Economics it defines as the branch of social science that deals with the production and distribution and consumption of goods and services and their management
‘Goods’ are produced from raw materials, human effort, energy with the application of knowledge.
‘Services’ are delivered by human effort, utilisation of goods and energy, and the application of knowledge.
By observation economics appears to be the process by which individual effort, energy and raw material are distributed. Distribution seems to be mostly from the less organised cultures to the more organised cultures.
This race has been extraordinarly successful in developing all the key ingredients of its ‘Economy’:
o global person productivity has increased (this is different from population)
o knowledge has grown enormously
o raw materials are still abundant
o energy has been procured without any clear restriction
These elements are inter-dependent. Its global economic model is dependent on all these components continuing to grow and remain in balance. There are really no clear restrictions to this race’s abiltity to develop and apply knowledge, nor to produce and educate its people. The theory seems cognizant of some resources it extracts from the earth – but not all. Its position on energy is not clear.
It would appear that its theory of Economics is based on unlimited and non-degrading resources, and unlimited energy. It has the fundamental limitation of not accounting for either ‘energy’ or ‘resources’, including ‘resource degredation’. Furthermore it has no strategic focus. The feedback mechanisms are based on very short term bases that make no provision for longer term situations. It is therefore a flawed theory that will only work whilst its base conditions apply.
For example the theory confuses the concepts of ‘energy resources’ and ‘energy supply’. This planet still has a lot of ‘energy resources’. However it is hugely dependent on it developing the means of extracting net energy. It has had a very easy ride thus far – and consumed nearly half of the easily available energy resources on the planet. Some individuals now recognise the imminence of what they call 'Peak Oil'. Whilst they still have half the easily extracted oil to go - sustaining production, let alone expanding it, will require development of resources that are more difficult to extract, and produce a lower net energy gain.

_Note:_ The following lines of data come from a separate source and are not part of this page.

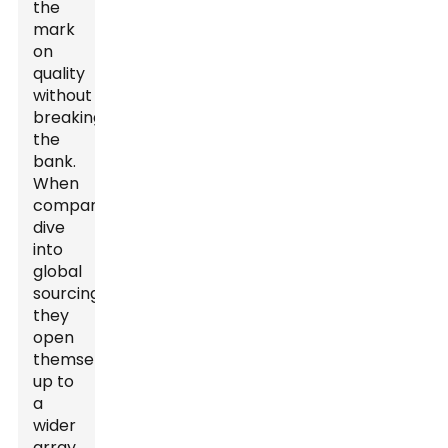
the
mark
on
quality
without
breaking
the
bank.
When
companies
dive
into
global
sourcing,
they
open
themselves
up to
a
wider
array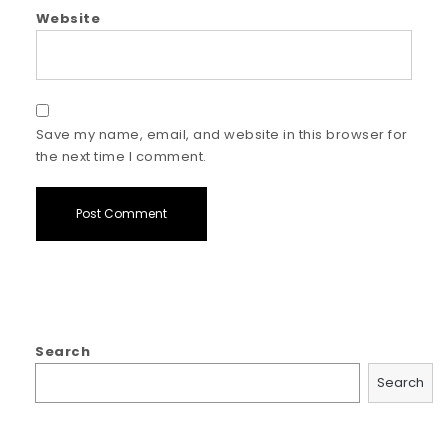
Website
Save my name, email, and website in this browser for
the next time I comment.
Search
Search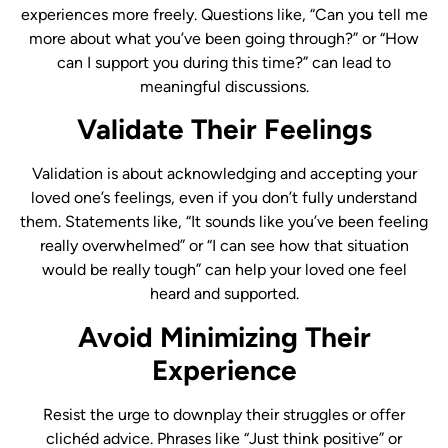
experiences more freely. Questions like, “Can you tell me
more about what you’ve been going through?” or “How
can I support you during this time?” can lead to
meaningful discussions.
Validate Their Feelings
Validation is about acknowledging and accepting your
loved one’s feelings, even if you don’t fully understand
them. Statements like, “It sounds like you’ve been feeling
really overwhelmed” or “I can see how that situation
would be really tough” can help your loved one feel
heard and supported.
Avoid Minimizing Their
Experience
Resist the urge to downplay their struggles or offer
clichéd advice. Phrases like “Just think positive” or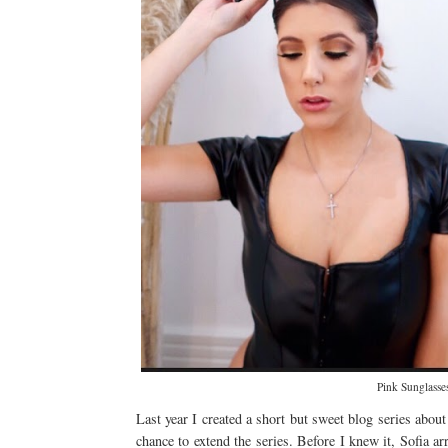
Pink Sunglasse
Last year I created a short but sweet blog series abou
chance to extend the series. Before I knew it, Sofia arr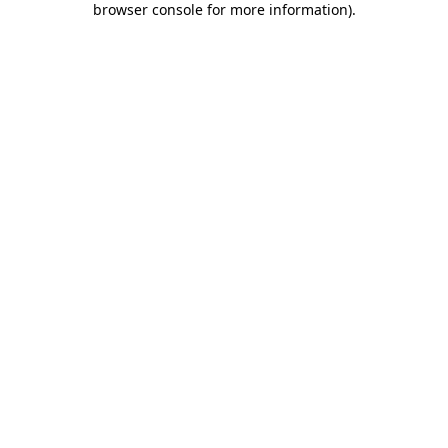
browser console for more information)
.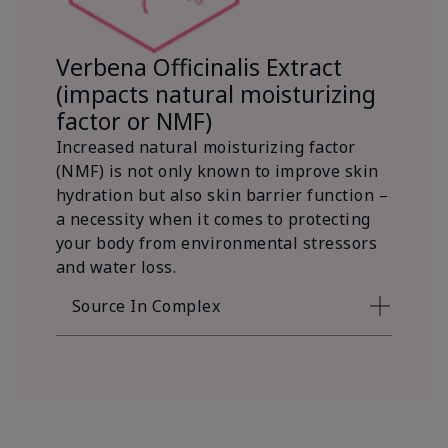
Verbena Officinalis Extract
(impacts natural moisturizing
factor or NMF)
Increased natural moisturizing factor
(NMF) is not only known to improve skin
hydration but also skin barrier function –
a necessity when it comes to protecting
your body from environmental stressors
and water loss.
Source In Complex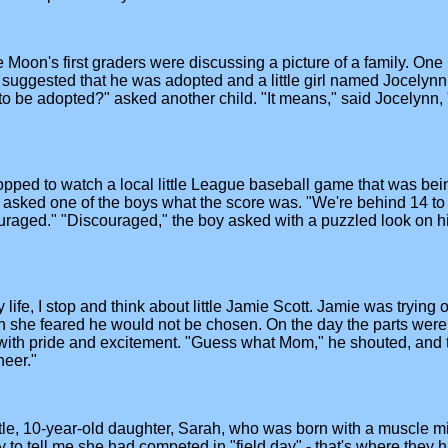
on's first graders were discussing a picture of a family. One lit
 suggested that he was adopted and a little girl named Jocelynn 
o be adopted?" asked another child. "It means," said Jocelynn,
opped to watch a local little League baseball game that was bei
I asked one of the boys what the score was. "We're behind 14 to 
scouraged." "Discouraged," the boy asked with a puzzled look o
fe, I stop and think about little Jamie Scott. Jamie was trying ou
ugh she feared he would not be chosen. On the day the parts were 
 with pride and excitement. "Guess what Mom," he shouted, and t
heer."
ittle, 10-year-old daughter, Sarah, who was born with a muscle mi
to tell me she had competed in "field day" - that's where they h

Resources and wealth are also not evenly distributed. Those sub-groups able to combine a stable non-suppressive culture with access to energy and other resources have flourished. In doing so they have built increasingly sophisticated cultures that have re-inforced knowledge development, cultural mechanisms and technology. This combination has given these groups the means to dominate world resources.
By way of example, its ‘Nigerians’ only get a fraction of the wealth that stems from their oil because they couldn’t develop it themselves. The lack of cultural stability (however it arose) hasn’t allowed them to build a growing cultural order. Political unrest, therefore, may well upset their tenuous economic model.
Further observations can be made on the impact this races’ usage of energy and land on its atmospheric resource. The economic theory does not seem to account for this at all. Attempts now seem to be being made – which are evidence of the beginnings of a strategic component to the theory and inclusion of resource degredation. These evolving mechanisms may, however, be too little too late.